Wednesday 6th December was the second deadline of the Examination on the Planning inspectorate’s timetable. We submitted comments on the City, District and County councils’ Local Impact Reports, the three Councils’ responses to Inspectors’ questions, Anglian Water’s replies to the Inspectors’ questions, comments on Natural England and the Environment Agency’s responses to the Inspectors and their Written Representations. Our barrister reviewed some of the documents but most were on our knowledge of the local area and what it would mean for residents.

Save Honey Hill submitted comments on the following:

  • comments on City, County and District Councils’ responses to questions from the Examining Authority (ExA – the Planning Inspectors)
  • comments on the three Councils’ Local Impact Reports
  • comments on Natural England’s, and Environment Agency’s responses to ExA’s questions,
  • comments on NE’s Written Representation  
  • comments on Anglian Water’s responses to the ExA’s questions
  • comments on Funding and Development Arrangement (that will have to be answered by AW and Homes England)
  • comments on Errors and Omissions in the Planning Statement

All documents submitted are published on the National Infrastructure website. This usually takes a few days as there are lots of them from the Councils, Anglian Water and other organisations.

Deadline 3: Save Honey Hill’s response to questions on our submissions.

The next deadline was 18th December when the Inspectors asked more questions and Anglian Water, the Councils and other organisations responded to comments made.

We replied to amendments which SCDC and City Council had made to their Local Impact Reports (LIR), comments by Anglian Water and the two Councils on Save Honey Hill Written Representation and Anglian Water’s comments on the LIRs.

  • Response to SCDC City LIR Amendments REP-2053 and REP2-044
  • Response to SCDC City Response to Save Honey Hill Written Representation
  • Response to the Applicant’s Response to Written Representations AW 8.13 REP2-038
  • Comments on Applicant’s Response to LIRs REP2-036
  • Save Honey Hill submissions for Deadline 3 and Further Submissions

Next steps

In January there will be more questions from the Inspectors and possibly some Hearings which we will attend. 

The Inspectors will be making an Accompanied Site Inspection in January so we have asked them to visit all the areas in the village which would be affected by construction and operation if the relocation were to go ahead. So you might see them at Waterbeach Station Road and level crossing, Clayhithe, Horningsea and the B1047 and A14 Junction, Low Fen Drove, Honey Hill itself, High Ditch Road, Green End and Horningsea Road, Fen Ditton. A representative of SHH will join them but only to help with navigating – no-one is able to try to influence them at that stage. 

Once again Anglian Water graces the pages of Private Eye..

Private Eye report again on the debacle that is Anglian Water’s Development Consent Order (DCO) to relocate the Cambridge sewage works to unspoilt greenbelt between the villages of Horningsea and Fen Ditton.

We’ve written previously about about the DCO process and the hearings.
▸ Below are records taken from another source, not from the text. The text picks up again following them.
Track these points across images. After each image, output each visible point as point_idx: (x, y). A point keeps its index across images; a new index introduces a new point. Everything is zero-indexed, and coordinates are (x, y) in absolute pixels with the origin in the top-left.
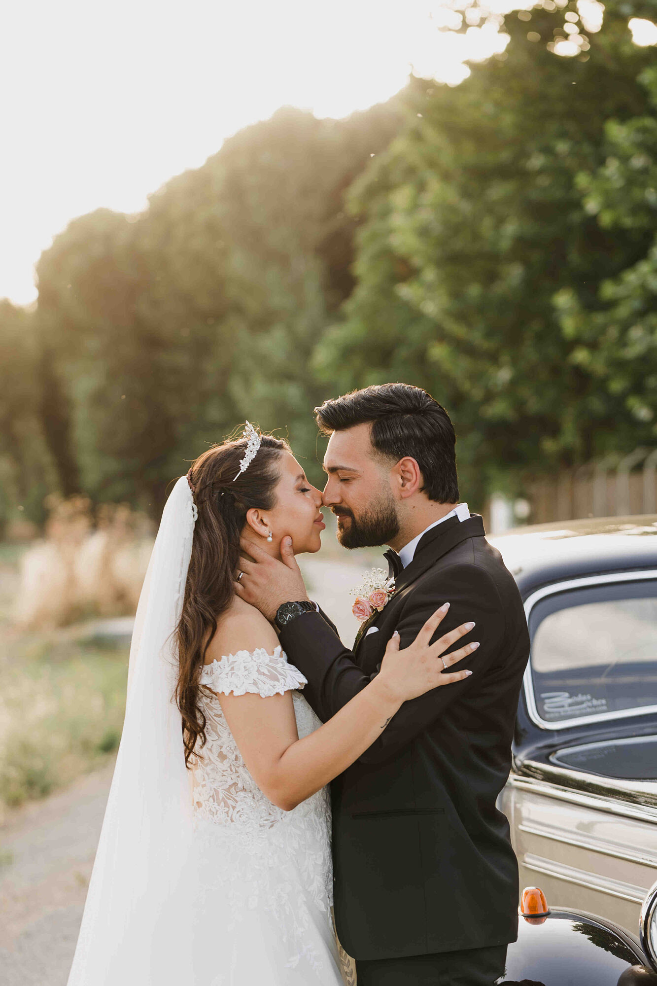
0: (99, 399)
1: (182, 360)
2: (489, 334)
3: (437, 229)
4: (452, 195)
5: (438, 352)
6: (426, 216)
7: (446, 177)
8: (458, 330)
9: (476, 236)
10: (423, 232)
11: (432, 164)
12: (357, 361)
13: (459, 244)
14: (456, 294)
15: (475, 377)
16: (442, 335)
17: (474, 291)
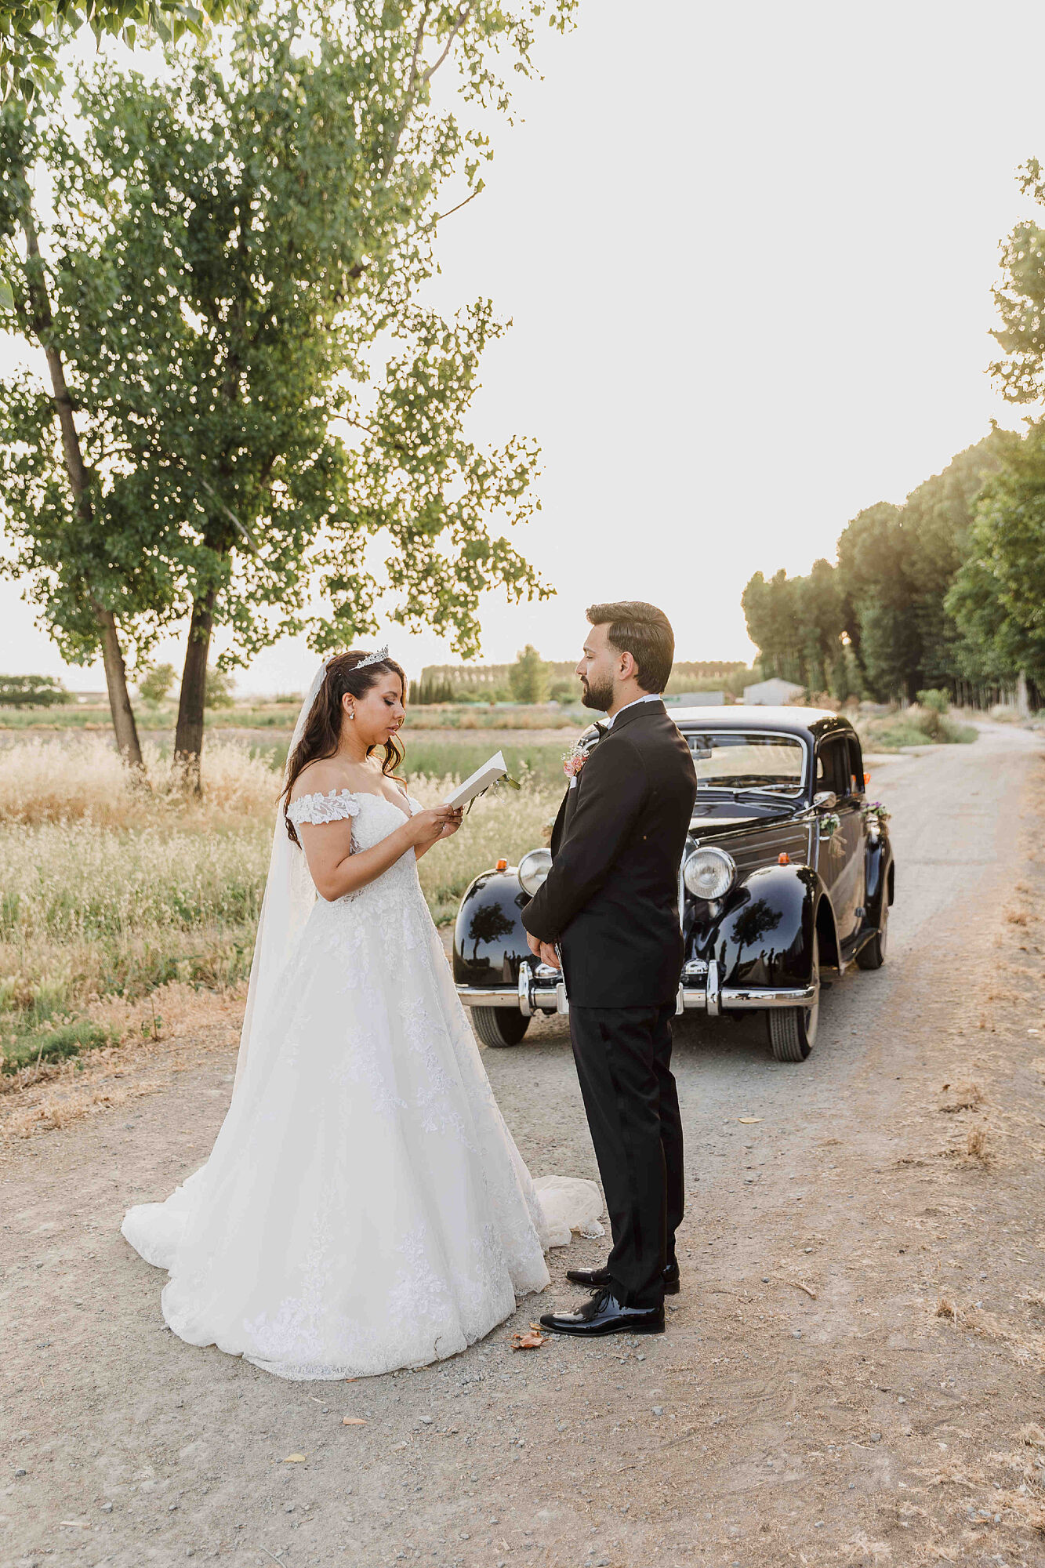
0: (876, 623)
1: (929, 598)
2: (1031, 589)
3: (1001, 525)
4: (1012, 503)
5: (1003, 599)
6: (997, 516)
7: (1011, 492)
8: (1013, 585)
9: (1026, 528)
10: (995, 527)
11: (1003, 484)
12: (969, 603)
13: (1015, 534)
14: (1013, 565)
15: (1025, 614)
16: (1007, 591)
17: (1022, 561)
Also about the “ticking off” referred to in the article and other criticisms that the Planning Inspectorate have made in response to Anglian Water’s application. At every stage, including representations and hearings, Save Honey Hill have responded to the Planning Inspectorate and we will continue to do so until the end. It is reassuring that we are seeing signs that the Planning Inspectors are taking note.